Biggest winch handle versus working clearance.
It's down a bit, but not more than six inches. There's a shallow beach on the seawall beneath the waves.
 Meanwhile, flooding proceeded apace.
He's usefully taller now, about three cm. shorter than me, which makes him able to reach pretty well everything aboard.
 Cabin Boy completed his secondary school education.
Water tank frames completed.
The water tanks were measured, ordered and prepared for.

Huge pain in the ass, this job, but necessary.
The pilothouse roof was hoisted, strips of electrically isolating HDPE were secured between the mild steel flange and the alu roof, butyl and sealant and bolts restored and rubber leak-stop was sprayed.
Bonus: It holds the hatch open for brief, calm-wather egress.
The Lofrans Tigres windlass was installed. Still facing some wiring issues and a hard short to find, however. If it wasn't raining today, I'd have it apart on deck today instead of blogging about it!

Bit of a saga choosing 2 ga. wiring.
 

Every journey needs a map, right? Most of the jobs I do are first-time for me. The windlass is more like rewiring a starter motor, so not completely weird or novel.
So many holes in the steel deck makes me nervous....
The job took a couple of days and a couple of hole saws. I've gotten pretty efficient at putting holes, however, in steel decking, by necessity.

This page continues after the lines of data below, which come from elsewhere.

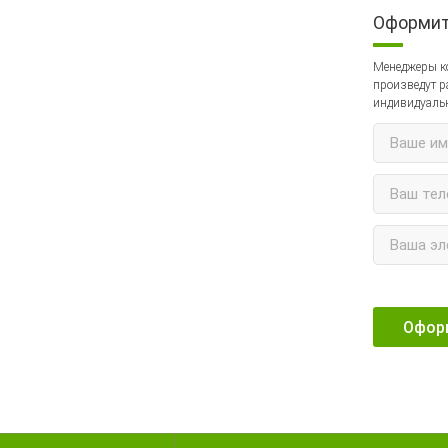
Оформит
Менеджеры ко
произведут ра
индивидуальн
Офор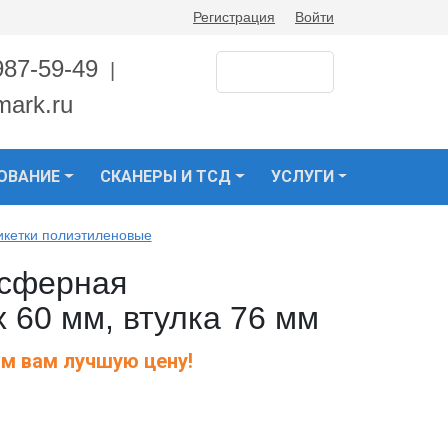
Регистрация
Войти
987-59-49
|
mark.ru
ОВАНИЕ
СКАНЕРЫ И ТСД
УСЛУГИ
икетки полиэтиленовые
нсферная
 60 мм, втулка 76 мм
м вам лучшую цену!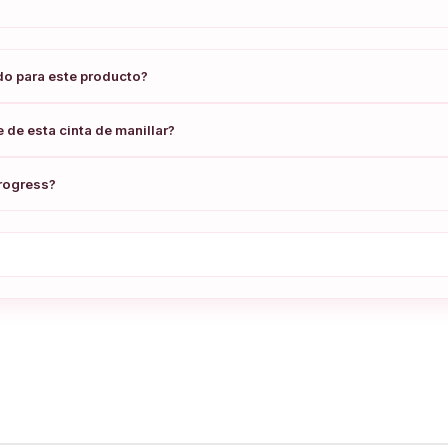
do para este producto?
e de esta cinta de manillar?
Progress?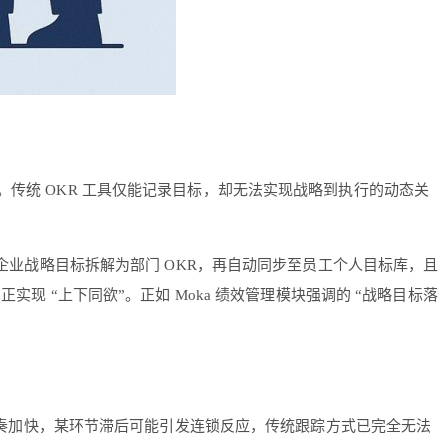
。传统 OKR 工具仅能记录目标，却无法实现战略到执行的动态关
，系统可将企业战略目标拆解为部门 OKR，再自动同步至员工个人目标库，且
现 “上下同欲”。正如 Moka 绩效管理模块强调的 “战略目标落
业务节奏加快，某环节滞后可能引发连锁反应，传统跟踪方式已完全无法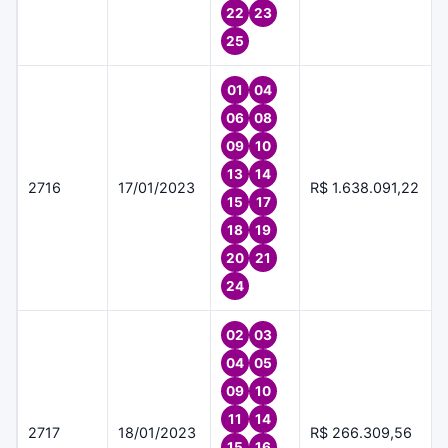
22
23
25
01
04
06
08
09
10
13
14
2716
17/01/2023
R$ 1.638.091,22
15
17
18
19
20
21
24
02
03
04
05
09
10
11
14
2717
18/01/2023
R$ 266.309,56
15
16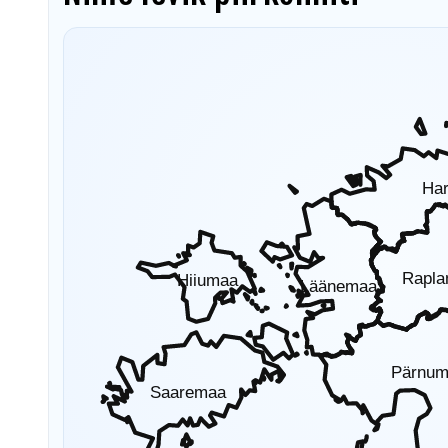
Ha
Rapl
Hiiumaa
Läänemaa
Pärnu
Saaremaa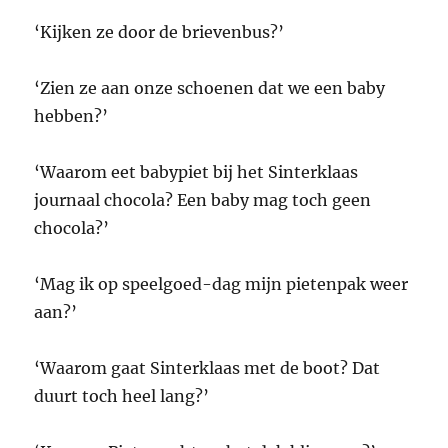
‘Kijken ze door de brievenbus?’
‘Zien ze aan onze schoenen dat we een baby
hebben?’
‘Waarom eet babypiet bij het Sinterklaas
journaal chocola? Een baby mag toch geen
chocola?’
‘Mag ik op speelgoed-dag mijn pietenpak weer
aan?’
‘Waarom gaat Sinterklaas met de boot? Dat
duurt toch heel lang?’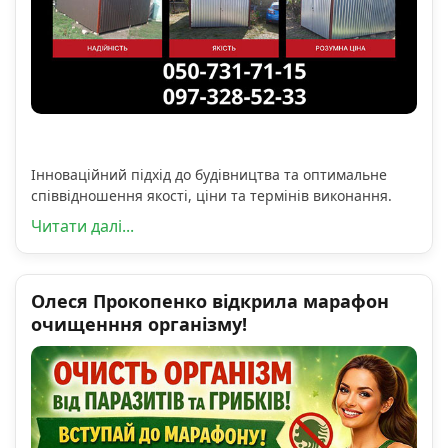
Інноваційний підхід до будівництва та оптимальне
співвідношення якості, ціни та термінів виконання.
Читати далі...
Олеся Прокопенко відкрила марафон
очищенння організму!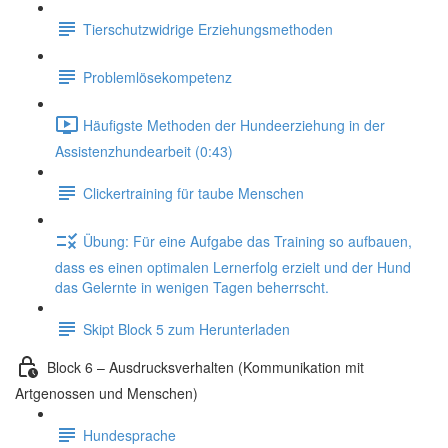
Tierschutzwidrige Erziehungsmethoden
Problemlösekompetenz
Häufigste Methoden der Hundeerziehung in der
Assistenzhundearbeit (0:43)
Clickertraining für taube Menschen
Übung: Für eine Aufgabe das Training so aufbauen,
dass es einen optimalen Lernerfolg erzielt und der Hund
das Gelernte in wenigen Tagen beherrscht.
Skipt Block 5 zum Herunterladen
Block 6 – Ausdrucksverhalten (Kommunikation mit
Artgenossen und Menschen)
Hundesprache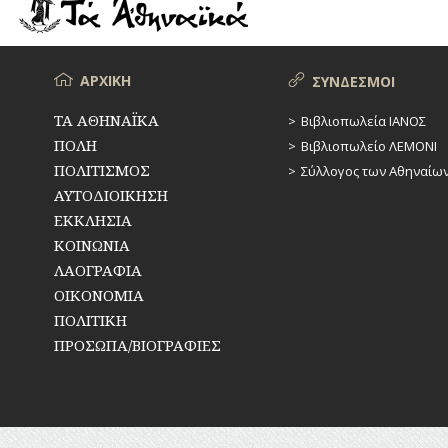
ΡΕΜΑΤΑ
ΠΑΡΑΓΟΝΤΕΣ
ΑΘΛΗΤΙΣΜΟΥ
ΣΥΓΚΟΙΝΩΝΙΕΣ
ΠΕΡΙΗΓΗΤΕΣ
Μενού
ΑΡΧΙΚΗ
ΣΥΝΔΕΣΜΟΙ
ΣΥΛΛΟΓΟΙ-
ΣΩΜΑΤΕΙΑ
ΠΟΛΙΤΙΚΟΙ
ΤΑ ΑΘΗΝΑΪΚΑ
Βιβλιοπωλεία ΙΑΝΟΣ
ΠΟΛΗ
Βιβλιοπωλείο ΛΕΜΟΝΙ
ΣΦΑΓΕΙΑ
ΣΥΓΓΡΑΦΕΙΣ
–
ΠΟΛΙΤΙΣΜΟΣ
Σύλλογος των Αθηναίω
ΠΟΙΗΤΕΣ
ΣΧΕΔΙΟ
ΑΥΤΟΔΙΟΙΚΗΣΗ
ΠΟΛΗΣ
ΕΚΚΛΗΣΙΑ
ΦΙΛΕΛΛΗΝΕΣ
ΚΟΙΝΩΝΙΑ
ΤΕΧΝΟΛΟΓΙΑ
ΛΑΟΓΡΑΦΙΑ
ΤΗΛΕΠΙΚΟΙΝΩΝΙΕΣ
ΟΙΚΟΝΟΜΙΑ
ΠΟΛΙΤΙΚΗ
ΤΟΠΟΓΡΑΦΙΑ
ΠΡΟΣΩΠΑ/ΒΙΟΓΡΑΦΙΕΣ
ΤΟΠΩΝΥΜΙΑ
ΤΡΟΧΑΙΑ-
ΚΥΚΛΟΦΟΡΙΑ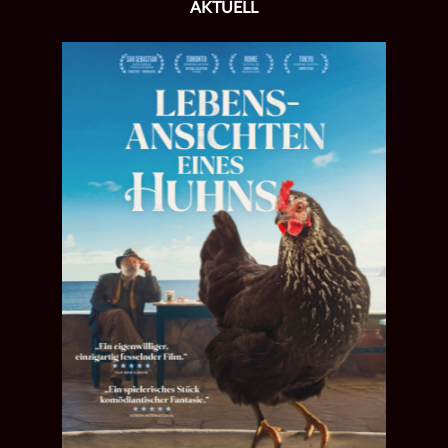
AKTUELL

HDPE standoffs insulate the windlass body from the steel deck, as recommended by the Italiate instructions.
Looks good, but I have to trace a short.
Other ridiculously varied tasks followed. We had a custom table support made for the saloon. It lowers so that the table forms a bed platform if one is not overly enthusiastic.
 Windshield wiper finally found. I had to fab the link in the shop...
And wire it up...later...
We had to get out of our rental apartment by June 30. June 27, a truck with three burly Bellevillians showed up and hauled our "stuff" to the Trenton rental property. Said stuff filled a basement bedroom and about 60% of two sheds. We should have, in retrospect, given away even more, because too much crap came aboard and we are still culling, although the sole is visible in places now and other club members are benefitting from our compelled largess.
So many...heirlooms?

Mrs. Alchemy questions the logic of materialism.
The older, wooden, more tool-orientated shed features limited electricity.

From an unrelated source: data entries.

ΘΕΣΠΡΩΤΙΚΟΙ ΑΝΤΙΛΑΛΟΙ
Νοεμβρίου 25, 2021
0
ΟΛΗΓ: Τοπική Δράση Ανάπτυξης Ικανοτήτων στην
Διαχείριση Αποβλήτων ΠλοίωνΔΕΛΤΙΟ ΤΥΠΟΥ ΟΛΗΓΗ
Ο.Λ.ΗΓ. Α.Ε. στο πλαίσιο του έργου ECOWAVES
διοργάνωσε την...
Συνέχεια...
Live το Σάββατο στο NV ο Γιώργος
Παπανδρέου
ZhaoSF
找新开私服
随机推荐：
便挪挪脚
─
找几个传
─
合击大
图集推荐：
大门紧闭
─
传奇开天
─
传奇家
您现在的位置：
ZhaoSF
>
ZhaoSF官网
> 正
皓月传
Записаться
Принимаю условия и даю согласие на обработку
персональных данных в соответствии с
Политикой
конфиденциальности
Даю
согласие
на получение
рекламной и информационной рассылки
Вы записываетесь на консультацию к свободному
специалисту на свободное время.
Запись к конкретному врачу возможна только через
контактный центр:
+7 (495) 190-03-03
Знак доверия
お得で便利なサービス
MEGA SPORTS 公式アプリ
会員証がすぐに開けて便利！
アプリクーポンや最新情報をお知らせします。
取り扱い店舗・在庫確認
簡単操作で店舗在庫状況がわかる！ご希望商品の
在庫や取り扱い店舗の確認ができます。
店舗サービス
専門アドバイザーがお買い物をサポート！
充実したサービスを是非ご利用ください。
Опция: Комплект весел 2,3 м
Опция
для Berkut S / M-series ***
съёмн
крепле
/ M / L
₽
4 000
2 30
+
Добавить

Books, beds and toaster ovens?
That Pelican cooler is great, but too big for the voyage. We brought the beat-up Koolatron as an auxiliary fridge.
Behold the spare main...at least it's not stuffed into the forepeak.
 Once again, despite having significantly reduced our belongings last year, we gave away/Freecycled/curbed a vast amount of surplus things. Apparently, one is richer than one thinks!
The ubiquitous "Billy" bookshelves. Six of these were successfully curbed in the alleyway.
Well, that's nice.
We got aboard, although it nearly broke Mrs. Alchemy and made us uncordial at points, and started to experience life aboard. But more was to come...
Another case of loads of measuring and planning and interior alterations to get this, pun intended, in gear.
 Behold the second, "outside helm" throttle shifter. This allows us to correct a real shortcoming of Alchemy and to operate the engine from beyond the pilothouse.
I did not know one could purchase a 2 3/8" hole saw a close match for an Italian spec. Now I do.
 

Took some adjustments, but it works as advertised and we've practised docking with it. A fine mod.
Mast, moon and mainsail.
The "sundowner" has become a fixture of the day, but so have very early nights (2130-2200h) and rising with the dawn. Mainly due to exhaustion. 

Wait until you see the plumbing this requires...oy!
There's doings on the autopilot front, but I will save that for a later post. Needless to say, it's deferred our departure (again) and I'm doing it myself.

Foot plus switch.
Yes, that's a fused negative. Buy me a pint and I'll tell you why.
Further progress on the windlass. Nearly there...

This seemed a reasonable spot, semi-protected yet near the end of the vessel.
Lastly, or rather, lately, as in yesterday, I mounted the EPIRB, the emergency beacon designed to alert search and rescue folk we've got trouble aboard, or no board at all.
Goes off both in water or if buttons are pushed.

Belt, meet suspenders.
May we never, as with the liftraft, need it.